[[ Material for the task open ]]
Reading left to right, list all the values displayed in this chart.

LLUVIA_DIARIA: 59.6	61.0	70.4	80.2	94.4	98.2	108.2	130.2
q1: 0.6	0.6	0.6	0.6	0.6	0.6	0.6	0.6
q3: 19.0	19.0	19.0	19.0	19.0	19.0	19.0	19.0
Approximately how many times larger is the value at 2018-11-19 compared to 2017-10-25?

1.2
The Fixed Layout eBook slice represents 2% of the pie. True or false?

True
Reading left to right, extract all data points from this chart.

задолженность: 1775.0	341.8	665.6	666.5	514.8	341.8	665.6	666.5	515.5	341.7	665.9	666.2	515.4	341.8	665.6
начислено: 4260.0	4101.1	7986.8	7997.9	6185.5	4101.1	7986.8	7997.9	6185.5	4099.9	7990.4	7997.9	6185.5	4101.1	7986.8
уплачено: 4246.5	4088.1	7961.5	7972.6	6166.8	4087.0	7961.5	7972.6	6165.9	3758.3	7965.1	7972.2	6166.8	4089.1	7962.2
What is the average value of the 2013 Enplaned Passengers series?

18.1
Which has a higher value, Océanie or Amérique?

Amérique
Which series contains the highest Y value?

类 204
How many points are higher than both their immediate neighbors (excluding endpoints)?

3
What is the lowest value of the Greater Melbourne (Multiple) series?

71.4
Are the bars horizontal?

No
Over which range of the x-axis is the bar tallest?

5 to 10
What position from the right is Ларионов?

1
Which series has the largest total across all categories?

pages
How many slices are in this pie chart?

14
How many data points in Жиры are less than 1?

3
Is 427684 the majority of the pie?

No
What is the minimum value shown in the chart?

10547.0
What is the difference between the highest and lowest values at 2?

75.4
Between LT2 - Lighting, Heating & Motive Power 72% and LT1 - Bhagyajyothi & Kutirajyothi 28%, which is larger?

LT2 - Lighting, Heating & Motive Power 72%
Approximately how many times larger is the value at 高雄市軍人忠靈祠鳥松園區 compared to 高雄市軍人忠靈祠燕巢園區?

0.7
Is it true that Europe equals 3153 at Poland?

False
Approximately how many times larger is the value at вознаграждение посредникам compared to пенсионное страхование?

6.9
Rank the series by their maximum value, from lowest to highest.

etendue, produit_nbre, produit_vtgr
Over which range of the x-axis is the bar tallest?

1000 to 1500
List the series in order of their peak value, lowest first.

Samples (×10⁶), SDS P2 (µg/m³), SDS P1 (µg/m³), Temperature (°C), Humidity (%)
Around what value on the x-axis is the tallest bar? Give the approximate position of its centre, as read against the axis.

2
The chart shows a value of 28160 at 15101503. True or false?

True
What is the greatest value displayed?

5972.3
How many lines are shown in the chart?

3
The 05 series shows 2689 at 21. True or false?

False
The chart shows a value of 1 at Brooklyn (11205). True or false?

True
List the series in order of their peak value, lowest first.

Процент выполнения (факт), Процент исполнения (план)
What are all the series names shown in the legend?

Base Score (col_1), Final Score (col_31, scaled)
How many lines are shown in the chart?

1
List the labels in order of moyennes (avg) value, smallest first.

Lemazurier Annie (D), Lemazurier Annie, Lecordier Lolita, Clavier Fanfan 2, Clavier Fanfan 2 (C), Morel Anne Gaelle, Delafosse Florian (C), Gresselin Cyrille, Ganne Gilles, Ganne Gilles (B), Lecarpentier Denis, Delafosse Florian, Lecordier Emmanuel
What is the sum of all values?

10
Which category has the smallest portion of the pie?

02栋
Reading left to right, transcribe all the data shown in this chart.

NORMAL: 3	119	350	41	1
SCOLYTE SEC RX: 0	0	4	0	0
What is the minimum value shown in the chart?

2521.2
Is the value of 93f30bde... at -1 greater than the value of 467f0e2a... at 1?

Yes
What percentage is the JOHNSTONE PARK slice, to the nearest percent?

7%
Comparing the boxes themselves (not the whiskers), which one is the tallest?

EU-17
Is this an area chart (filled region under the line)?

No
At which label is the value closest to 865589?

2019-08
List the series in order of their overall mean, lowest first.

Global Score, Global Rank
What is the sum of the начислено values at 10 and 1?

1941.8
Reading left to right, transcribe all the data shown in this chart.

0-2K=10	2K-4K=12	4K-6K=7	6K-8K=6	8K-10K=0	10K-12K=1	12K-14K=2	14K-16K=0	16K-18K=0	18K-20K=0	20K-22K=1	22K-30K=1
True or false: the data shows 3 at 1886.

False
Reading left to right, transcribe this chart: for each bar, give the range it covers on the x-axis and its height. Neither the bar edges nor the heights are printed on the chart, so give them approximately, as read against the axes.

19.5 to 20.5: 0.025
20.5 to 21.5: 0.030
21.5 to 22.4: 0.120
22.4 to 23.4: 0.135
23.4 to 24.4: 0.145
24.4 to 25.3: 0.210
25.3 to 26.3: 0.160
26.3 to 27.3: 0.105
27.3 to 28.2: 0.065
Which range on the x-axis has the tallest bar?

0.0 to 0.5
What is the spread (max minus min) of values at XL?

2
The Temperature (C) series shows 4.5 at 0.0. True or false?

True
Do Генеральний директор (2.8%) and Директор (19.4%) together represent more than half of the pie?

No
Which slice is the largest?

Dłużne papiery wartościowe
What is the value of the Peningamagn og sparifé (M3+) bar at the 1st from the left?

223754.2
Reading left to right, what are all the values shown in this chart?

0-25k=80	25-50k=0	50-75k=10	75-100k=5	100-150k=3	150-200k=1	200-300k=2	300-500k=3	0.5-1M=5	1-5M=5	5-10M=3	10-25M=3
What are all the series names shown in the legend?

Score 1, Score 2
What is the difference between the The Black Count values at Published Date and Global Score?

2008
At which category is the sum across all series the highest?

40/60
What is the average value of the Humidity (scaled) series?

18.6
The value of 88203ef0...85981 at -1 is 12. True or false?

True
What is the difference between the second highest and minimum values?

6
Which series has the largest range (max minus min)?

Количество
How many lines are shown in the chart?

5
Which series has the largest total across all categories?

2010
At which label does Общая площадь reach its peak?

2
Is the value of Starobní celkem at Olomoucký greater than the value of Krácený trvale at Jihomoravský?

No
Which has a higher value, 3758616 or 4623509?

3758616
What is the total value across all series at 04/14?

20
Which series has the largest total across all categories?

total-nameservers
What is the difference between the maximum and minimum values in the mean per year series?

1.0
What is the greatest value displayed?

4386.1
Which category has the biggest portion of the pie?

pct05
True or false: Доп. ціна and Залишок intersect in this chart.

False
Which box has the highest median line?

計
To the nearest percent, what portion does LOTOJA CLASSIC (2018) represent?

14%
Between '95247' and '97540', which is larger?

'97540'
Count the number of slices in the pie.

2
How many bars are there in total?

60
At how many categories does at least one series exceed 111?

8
[[ Material for the task closed ]]
Exercise brief. Can you return all of the data above, line for line, with no changes?

Reply to the task.
Reading left to right, list all the values displayed in this chart.

LLUVIA_DIARIA: 59.6	61.0	70.4	80.2	94.4	98.2	108.2	130.2
q1: 0.6	0.6	0.6	0.6	0.6	0.6	0.6	0.6
q3: 19.0	19.0	19.0	19.0	19.0	19.0	19.0	19.0
Approximately how many times larger is the value at 2018-11-19 compared to 2017-10-25?

1.2
The Fixed Layout eBook slice represents 2% of the pie. True or false?

True
Reading left to right, extract all data points from this chart.

задолженность: 1775.0	341.8	665.6	666.5	514.8	341.8	665.6	666.5	515.5	341.7	665.9	666.2	515.4	341.8	665.6
начислено: 4260.0	4101.1	7986.8	7997.9	6185.5	4101.1	7986.8	7997.9	6185.5	4099.9	7990.4	7997.9	6185.5	4101.1	7986.8
уплачено: 4246.5	4088.1	7961.5	7972.6	6166.8	4087.0	7961.5	7972.6	6165.9	3758.3	7965.1	7972.2	6166.8	4089.1	7962.2
What is the average value of the 2013 Enplaned Passengers series?

18.1
Which has a higher value, Océanie or Amérique?

Amérique
Which series contains the highest Y value?

类 204
How many points are higher than both their immediate neighbors (excluding endpoints)?

3
What is the lowest value of the Greater Melbourne (Multiple) series?

71.4
Are the bars horizontal?

No
Over which range of the x-axis is the bar tallest?

5 to 10
What position from the right is Ларионов?

1
Which series has the largest total across all categories?

pages
How many slices are in this pie chart?

14
How many data points in Жиры are less than 1?

3
Is 427684 the majority of the pie?

No
What is the minimum value shown in the chart?

10547.0
What is the difference between the highest and lowest values at 2?

75.4
Between LT2 - Lighting, Heating & Motive Power 72% and LT1 - Bhagyajyothi & Kutirajyothi 28%, which is larger?

LT2 - Lighting, Heating & Motive Power 72%
Approximately how many times larger is the value at 高雄市軍人忠靈祠鳥松園區 compared to 高雄市軍人忠靈祠燕巢園區?

0.7
Is it true that Europe equals 3153 at Poland?

False
Approximately how many times larger is the value at вознаграждение посредникам compared to пенсионное страхование?

6.9
Rank the series by their maximum value, from lowest to highest.

etendue, produit_nbre, produit_vtgr
Over which range of the x-axis is the bar tallest?

1000 to 1500
List the series in order of their peak value, lowest first.

Samples (×10⁶), SDS P2 (µg/m³), SDS P1 (µg/m³), Temperature (°C), Humidity (%)
Around what value on the x-axis is the tallest bar? Give the approximate position of its centre, as read against the axis.

2
The chart shows a value of 28160 at 15101503. True or false?

True
What is the greatest value displayed?

5972.3
How many lines are shown in the chart?

3
The 05 series shows 2689 at 21. True or false?

False
The chart shows a value of 1 at Brooklyn (11205). True or false?

True
List the series in order of their peak value, lowest first.

Процент выполнения (факт), Процент исполнения (план)
What are all the series names shown in the legend?

Base Score (col_1), Final Score (col_31, scaled)
How many lines are shown in the chart?

1
List the labels in order of moyennes (avg) value, smallest first.

Lemazurier Annie (D), Lemazurier Annie, Lecordier Lolita, Clavier Fanfan 2, Clavier Fanfan 2 (C), Morel Anne Gaelle, Delafosse Florian (C), Gresselin Cyrille, Ganne Gilles, Ganne Gilles (B), Lecarpentier Denis, Delafosse Florian, Lecordier Emmanuel
What is the sum of all values?

10
Which category has the smallest portion of the pie?

02栋
Reading left to right, transcribe all the data shown in this chart.

NORMAL: 3	119	350	41	1
SCOLYTE SEC RX: 0	0	4	0	0
What is the minimum value shown in the chart?

2521.2
Is the value of 93f30bde... at -1 greater than the value of 467f0e2a... at 1?

Yes
What percentage is the JOHNSTONE PARK slice, to the nearest percent?

7%
Comparing the boxes themselves (not the whiskers), which one is the tallest?

EU-17
Is this an area chart (filled region under the line)?

No
At which label is the value closest to 865589?

2019-08
List the series in order of their overall mean, lowest first.

Global Score, Global Rank
What is the sum of the начислено values at 10 and 1?

1941.8
Reading left to right, transcribe all the data shown in this chart.

0-2K=10	2K-4K=12	4K-6K=7	6K-8K=6	8K-10K=0	10K-12K=1	12K-14K=2	14K-16K=0	16K-18K=0	18K-20K=0	20K-22K=1	22K-30K=1
True or false: the data shows 3 at 1886.

False
Reading left to right, transcribe this chart: for each bar, give the range it covers on the x-axis and its height. Neither the bar edges nor the heights are printed on the chart, so give them approximately, as read against the axes.

19.5 to 20.5: 0.025
20.5 to 21.5: 0.030
21.5 to 22.4: 0.120
22.4 to 23.4: 0.135
23.4 to 24.4: 0.145
24.4 to 25.3: 0.210
25.3 to 26.3: 0.160
26.3 to 27.3: 0.105
27.3 to 28.2: 0.065
Which range on the x-axis has the tallest bar?

0.0 to 0.5
What is the spread (max minus min) of values at XL?

2
The Temperature (C) series shows 4.5 at 0.0. True or false?

True
Do Генеральний директор (2.8%) and Директор (19.4%) together represent more than half of the pie?

No
Which slice is the largest?

Dłużne papiery wartościowe
What is the value of the Peningamagn og sparifé (M3+) bar at the 1st from the left?

223754.2
Reading left to right, what are all the values shown in this chart?

0-25k=80	25-50k=0	50-75k=10	75-100k=5	100-150k=3	150-200k=1	200-300k=2	300-500k=3	0.5-1M=5	1-5M=5	5-10M=3	10-25M=3
What are all the series names shown in the legend?

Score 1, Score 2
What is the difference between the The Black Count values at Published Date and Global Score?

2008
At which category is the sum across all series the highest?

40/60
What is the average value of the Humidity (scaled) series?

18.6
The value of 88203ef0...85981 at -1 is 12. True or false?

True
What is the difference between the second highest and minimum values?

6
Which series has the largest range (max minus min)?

Количество
How many lines are shown in the chart?

5
Which series has the largest total across all categories?

2010
At which label does Общая площадь reach its peak?

2
Is the value of Starobní celkem at Olomoucký greater than the value of Krácený trvale at Jihomoravský?

No
Which has a higher value, 3758616 or 4623509?

3758616
What is the total value across all series at 04/14?

20
Which series has the largest total across all categories?

total-nameservers
What is the difference between the maximum and minimum values in the mean per year series?

1.0
What is the greatest value displayed?

4386.1
Which category has the biggest portion of the pie?

pct05
True or false: Доп. ціна and Залишок intersect in this chart.

False
Which box has the highest median line?

計
To the nearest percent, what portion does LOTOJA CLASSIC (2018) represent?

14%
Between '95247' and '97540', which is larger?

'97540'
Count the number of slices in the pie.

2
How many bars are there in total?

60
At how many categories does at least one series exceed 111?

8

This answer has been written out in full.